Last week I met with a man I met online 5 years ago, shortly after he was diagnosed with the beginnings of Lewy Body Dementia (which my husband also had), as Mild Cognitive Impairment (MCI). He lives on the other side of the country, but I've met with him and his wife several times when he has been nearby for medical consultation.
It has been a rocky road for him and his wife. A current conflict we talked about was that if she does something and he doesn't like it or it is disturbing to him, etc. he'll tell her to stop and then she wants to explain what she was trying to do. I suppose she feels defensive, or wants to assure him she was trying to act in his best interests. But he doesn't want to hear the explanations. He takes for granted that she is trying to do the right thing. She doesn't need to defend herself. She just needs to stop -- no explanations or apologies needed.
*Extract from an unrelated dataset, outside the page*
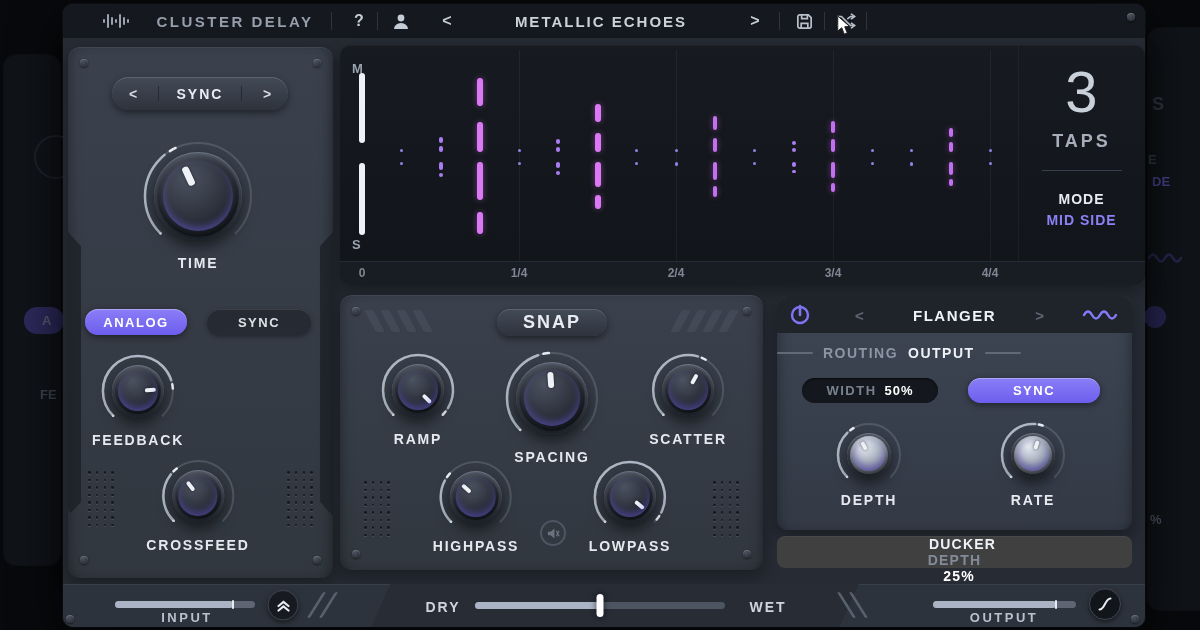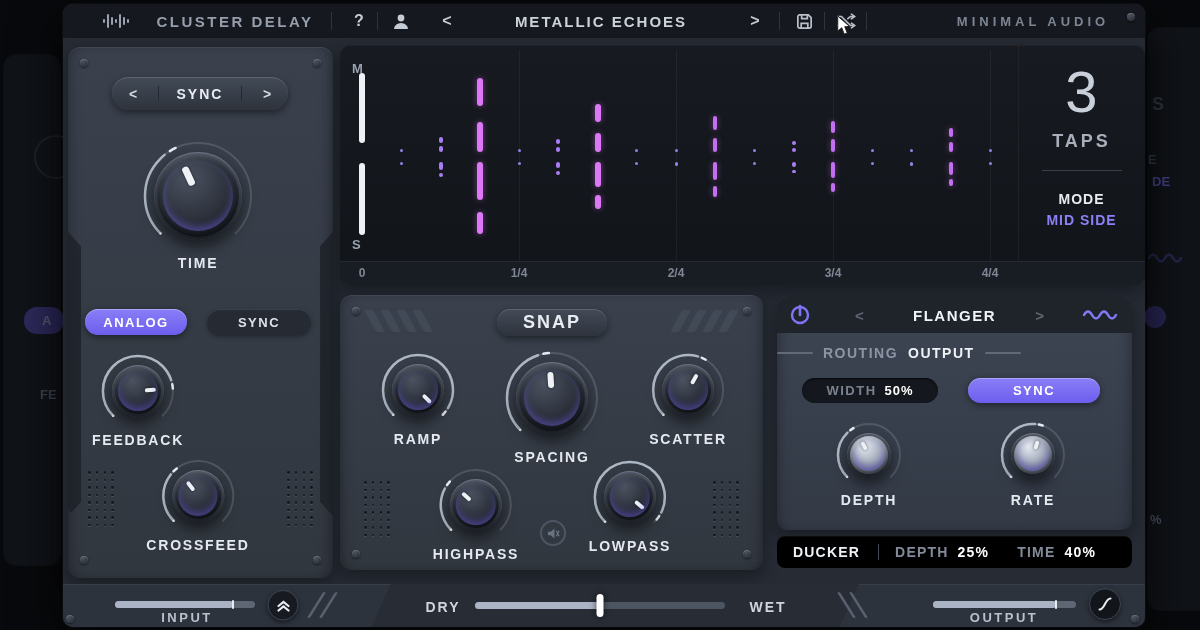"MINIMAL AUDIO" div.tb-item { html: <div>MINIMAL AUDIO</div> -> none }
He talked about how overwhelming it feels to him to be getting too much data coming at him, too much stimulation. He needs it shut down and simplified.
I thought that a very interesting observation. Does it ring bells with anyone? Does your loved one with dementia ever get more agitated when you are simply trying to explain why something happened? How do you handle that?
(BTW, I was late in meeting with this couple. As I parked the car I thought of all the reasons for the delay. Some of them might have made mildly amusing small talk. I decided not to explain -- I didn't drive an hour and a half to discuss such trivia. I'd apologize and then get on with what we were together for. Holy Cow! I'm sure glad I made that decision after hearing him on the subject of too much information!)